» **The problem**
Your reply should be the records below, duplicated exactly, with any picture removed.
------ Source material ------
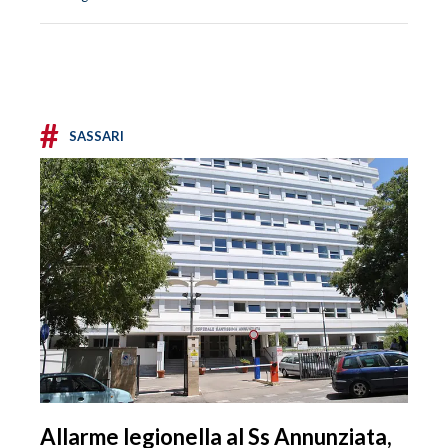
#
SASSARI
Allarme legionella al Ss Annunziata,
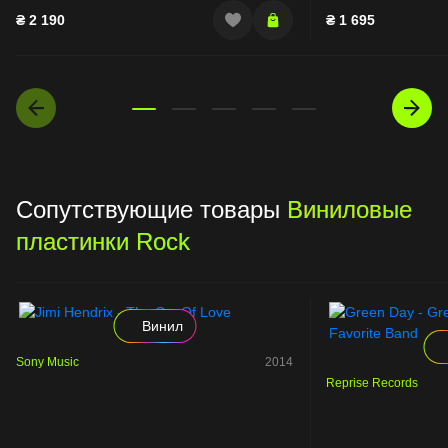
₴
2 190
₴
1 695
Сопутствующие товары
Виниловые
пластинки Rock
Винил
Sony Music
2014
Reprise Records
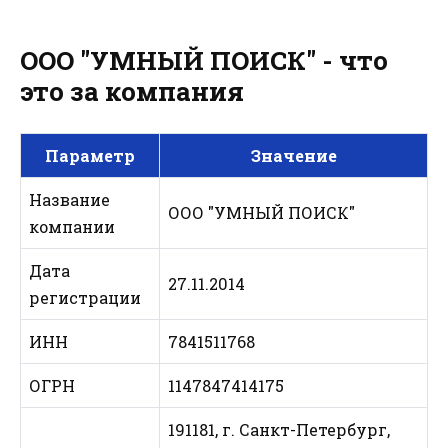
ООО "УМНЫЙ ПОИСК" - что
это за компания
Параметр
Значение
Название
ООО "УМНЫЙ ПОИСК"
компании
Дата
27.11.2014
регистрации
ИНН
7841511768
ОГРН
1147847414175
191181, г. Санкт-Петербург,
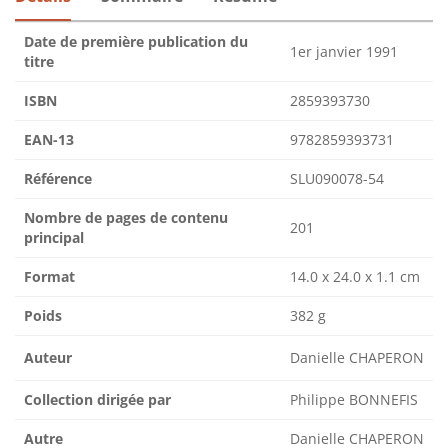
Date de première publication du
1er janvier 1991
titre
ISBN
2859393730
EAN-13
9782859393731
Référence
SLU090078-54
Nombre de pages de contenu
201
principal
Format
14.0 x 24.0 x 1.1 cm
Poids
382 g
Auteur
Danielle CHAPERON
Collection dirigée par
Philippe BONNEFIS
Autre
Danielle CHAPERON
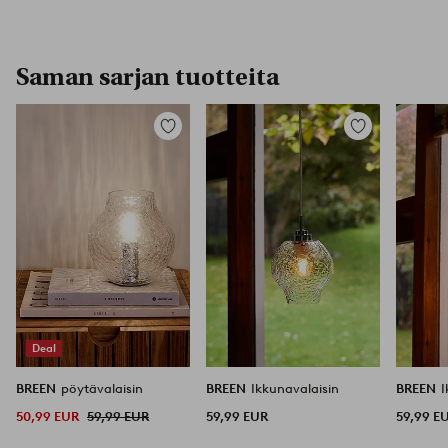
Saman sarjan tuotteita
Lisää
Lisää
suosikkeihin
suosikkeihin
Deal
BREEN
pöytävalaisin
BREEN
Ikkunavalaisin
BREEN
I
50,99 EUR
59,99 EUR
59,99 EUR
59,99 E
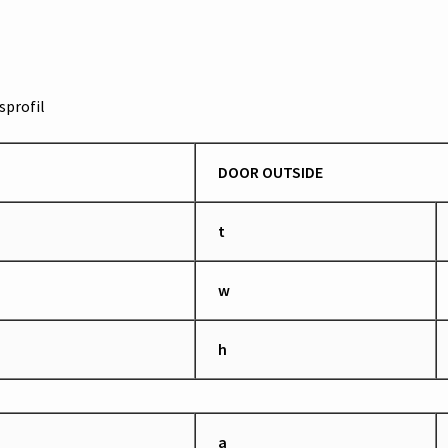
profil
DOOR OUTSIDE
t
w
h
a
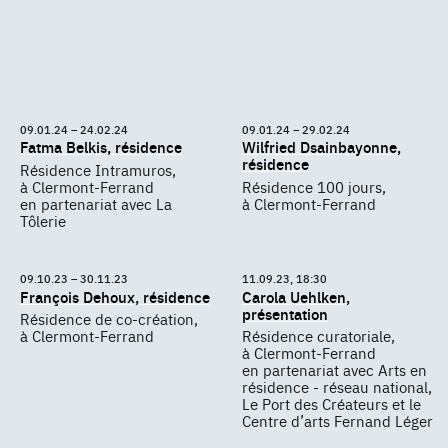
09.01.24 – 24.02.24
09.01.24 – 29.02.24
Fatma Belkis, résidence
Wilfried Dsainbayonne,
résidence
Résidence Intramuros,
à Clermont-Ferrand
Résidence 100 jours,
en partenariat avec La
à Clermont-Ferrand
Tôlerie
09.10.23 – 30.11.23
11.09.23, 18:30
François Dehoux, résidence
Carola Uehlken,
présentation
Résidence de co-création,
à Clermont-Ferrand
Résidence curatoriale,
à Clermont-Ferrand
en partenariat avec Arts en
résidence - réseau national,
Le Port des Créateurs et le
Centre d’arts Fernand Léger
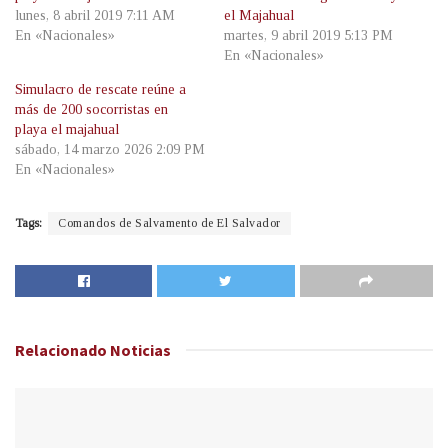
lunes, 8 abril 2019 7:11 AM
el Majahual
En «Nacionales»
martes, 9 abril 2019 5:13 PM
En «Nacionales»
Simulacro de rescate reúne a
más de 200 socorristas en
playa el majahual
sábado, 14 marzo 2026 2:09 PM
En «Nacionales»
Tags:
Comandos de Salvamento de El Salvador
Relacionado
Noticias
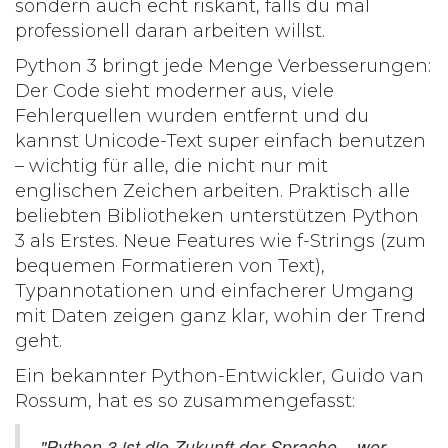
sondern auch echt riskant, falls du mal
professionell daran arbeiten willst.
Python 3
bringt jede Menge Verbesserungen:
Der Code sieht moderner aus, viele
Fehlerquellen wurden entfernt und du
kannst Unicode-Text super einfach benutzen
– wichtig für alle, die nicht nur mit
englischen Zeichen arbeiten. Praktisch alle
beliebten Bibliotheken unterstützen Python
3 als Erstes. Neue Features wie f-Strings (zum
bequemen Formatieren von Text),
Typannotationen und einfacherer Umgang
mit Daten zeigen ganz klar, wohin der Trend
geht.
Ein bekannter Python-Entwickler, Guido van
Rossum, hat es so zusammengefasst:
"Python 3 ist die Zukunft der Sprache – wer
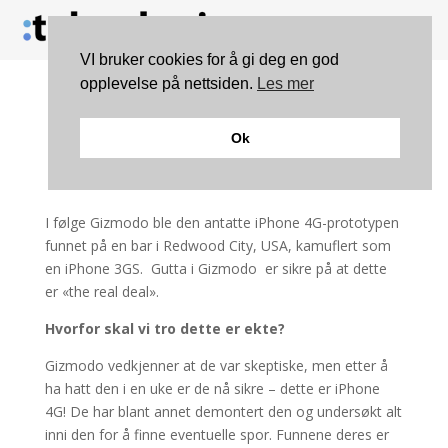
VI bruker cookies for å gi deg en god
opplevelse på nettsiden.
Les mer
Er dette iPhone 4G?
Ok
I følge Gizmodo ble den antatte iPhone 4G-prototypen
funnet på en bar i Redwood City, USA, kamuflert som
en iPhone 3GS. Gutta i Gizmodo er sikre på at dette
er «the real deal».
Hvorfor skal vi tro dette er ekte?
Gizmodo vedkjenner at de var skeptiske, men etter å
ha hatt den i en uke er de nå sikre – dette er iPhone
4G! De har blant annet demontert den og undersøkt alt
inni den for å finne eventuelle spor. Funnene deres er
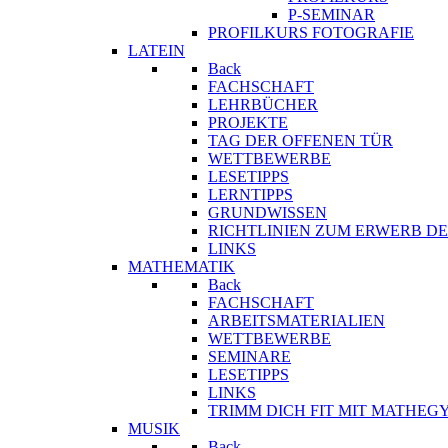
P-SEMINAR
PROFILKURS FOTOGRAFIE
LATEIN
Back
FACHSCHAFT
LEHRBÜCHER
PROJEKTE
TAG DER OFFENEN TÜR
WETTBEWERBE
LESETIPPS
LERNTIPPS
GRUNDWISSEN
RICHTLINIEN ZUM ERWERB DE
LINKS
MATHEMATIK
Back
FACHSCHAFT
ARBEITSMATERIALIEN
WETTBEWERBE
SEMINARE
LESETIPPS
LINKS
TRIMM DICH FIT MIT MATHEG
MUSIK
Back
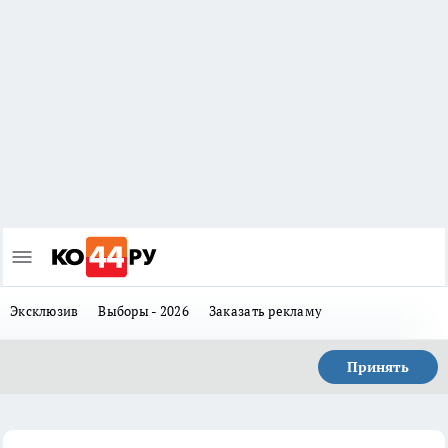
Эксклюзив
Выборы - 2026
Заказать рекламу
Принять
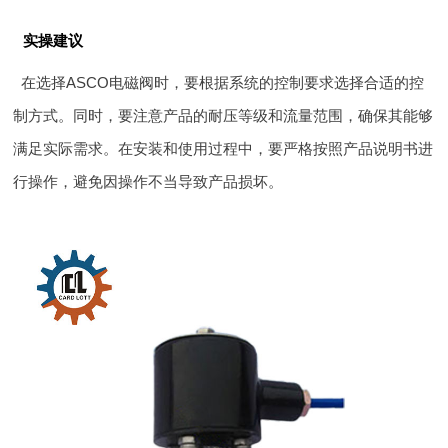
实操建议
在选择ASCO电磁阀时，要根据系统的控制要求选择合适的控
制方式。同时，要注意产品的耐压等级和流量范围，确保其能够
满足实际需求。在安装和使用过程中，要严格按照产品说明书进
行操作，避免因操作不当导致产品损坏。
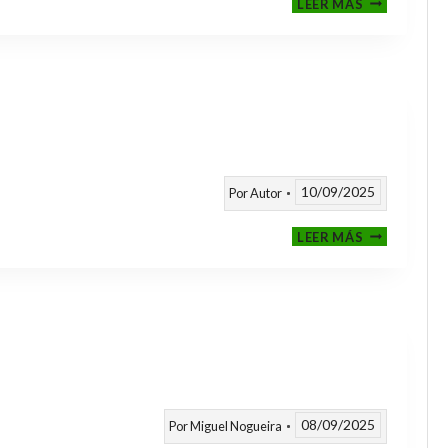
LEER MÁS
CLASIFICAT
A
TORNEOS
TEMPORAD
25/26
10/09/2025
Por
Autor
CALENDARI
LEER MÁS
TEMPORAD
2025
/
2026
08/09/2025
Por
Miguel Nogueira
------
» **Response for this exercise**
#
SASSARI
Allarme legionella al Ss Annunziata,
₴
2 190
₴
1 695
Сопутствующие товары
Виниловые
пластинки Rock
Винил
Sony Music
2014
Reprise Records
ООО "УМНЫЙ ПОИСК" - что
это за компания
Параметр
Значение
Название
ООО "УМНЫЙ ПОИСК"
компании
Дата
27.11.2014
регистрации
ИНН
7841511768
ОГРН
1147847414175
191181, г. Санкт-Петербург,
Date de première publication du
1er janvier 1991
titre
ISBN
2859393730
EAN-13
9782859393731
Référence
SLU090078-54
Nombre de pages de contenu
201
principal
Format
14.0 x 24.0 x 1.1 cm
Poids
382 g
Auteur
Danielle CHAPERON
Collection dirigée par
Philippe BONNEFIS
Autre
Danielle CHAPERON
Saman sarjan tuotteita
Lisää
Lisää
suosikkeihin
suosikkeihin
Deal
BREEN
pöytävalaisin
BREEN
Ikkunavalaisin
BREEN
I
50,99 EUR
59,99 EUR
59,99 EUR
59,99 E
profil
DOOR OUTSIDE
t
w
h
a
09.01.24 – 24.02.24
09.01.24 – 29.02.24
Fatma Belkis, résidence
Wilfried Dsainbayonne,
résidence
Résidence Intramuros,
à Clermont-Ferrand
Résidence 100 jours,
en partenariat avec La
à Clermont-Ferrand
Tôlerie
09.10.23 – 30.11.23
11.09.23, 18:30
François Dehoux, résidence
Carola Uehlken,
présentation
Résidence de co-création,
à Clermont-Ferrand
Résidence curatoriale,
à Clermont-Ferrand
en partenariat avec Arts en
résidence - réseau national,
Le Port des Créateurs et le
Centre d’arts Fernand Léger
lunes, 8 abril 2019 7:11 AM
el Majahual
En «Nacionales»
martes, 9 abril 2019 5:13 PM
En «Nacionales»
Simulacro de rescate reúne a
más de 200 socorristas en
playa el majahual
sábado, 14 marzo 2026 2:09 PM
En «Nacionales»
Tags:
Comandos de Salvamento de El Salvador
Relacionado
Noticias
sondern auch echt riskant, falls du mal
professionell daran arbeiten willst.
Python 3
bringt jede Menge Verbesserungen:
Der Code sieht moderner aus, viele
Fehlerquellen wurden entfernt und du
kannst Unicode-Text super einfach benutzen
– wichtig für alle, die nicht nur mit
englischen Zeichen arbeiten. Praktisch alle
beliebten Bibliotheken unterstützen Python
3 als Erstes. Neue Features wie f-Strings (zum
bequemen Formatieren von Text),
Typannotationen und einfacherer Umgang
mit Daten zeigen ganz klar, wohin der Trend
geht.
Ein bekannter Python-Entwickler, Guido van
Rossum, hat es so zusammengefasst:
"Python 3 ist die Zukunft der Sprache – wer
VI bruker cookies for å gi deg en god
opplevelse på nettsiden.
Les mer
Er dette iPhone 4G?
Ok
I følge Gizmodo ble den antatte iPhone 4G-prototypen
funnet på en bar i Redwood City, USA, kamuflert som
en iPhone 3GS. Gutta i Gizmodo er sikre på at dette
er «the real deal».
Hvorfor skal vi tro dette er ekte?
Gizmodo vedkjenner at de var skeptiske, men etter å
ha hatt den i en uke er de nå sikre – dette er iPhone
4G! De har blant annet demontert den og undersøkt alt
inni den for å finne eventuelle spor. Funnene deres er
P-SEMINAR
PROFILKURS FOTOGRAFIE
LATEIN
Back
FACHSCHAFT
LEHRBÜCHER
PROJEKTE
TAG DER OFFENEN TÜR
WETTBEWERBE
LESETIPPS
LERNTIPPS
GRUNDWISSEN
RICHTLINIEN ZUM ERWERB DE
LINKS
MATHEMATIK
Back
FACHSCHAFT
ARBEITSMATERIALIEN
WETTBEWERBE
SEMINARE
LESETIPPS
LINKS
TRIMM DICH FIT MIT MATHEG
MUSIK
Back
Эксклюзив
Выборы - 2026
Заказать рекламу
Принять
实操建议
在选择ASCO电磁阀时，要根据系统的控制要求选择合适的控
制方式。同时，要注意产品的耐压等级和流量范围，确保其能够
满足实际需求。在安装和使用过程中，要严格按照产品说明书进
行操作，避免因操作不当导致产品损坏。
LEER MÁS
CLASIFICAT
A
TORNEOS
TEMPORAD
25/26
10/09/2025
Por
Autor
CALENDARI
LEER MÁS
TEMPORAD
2025
/
2026
08/09/2025
Por
Miguel Nogueira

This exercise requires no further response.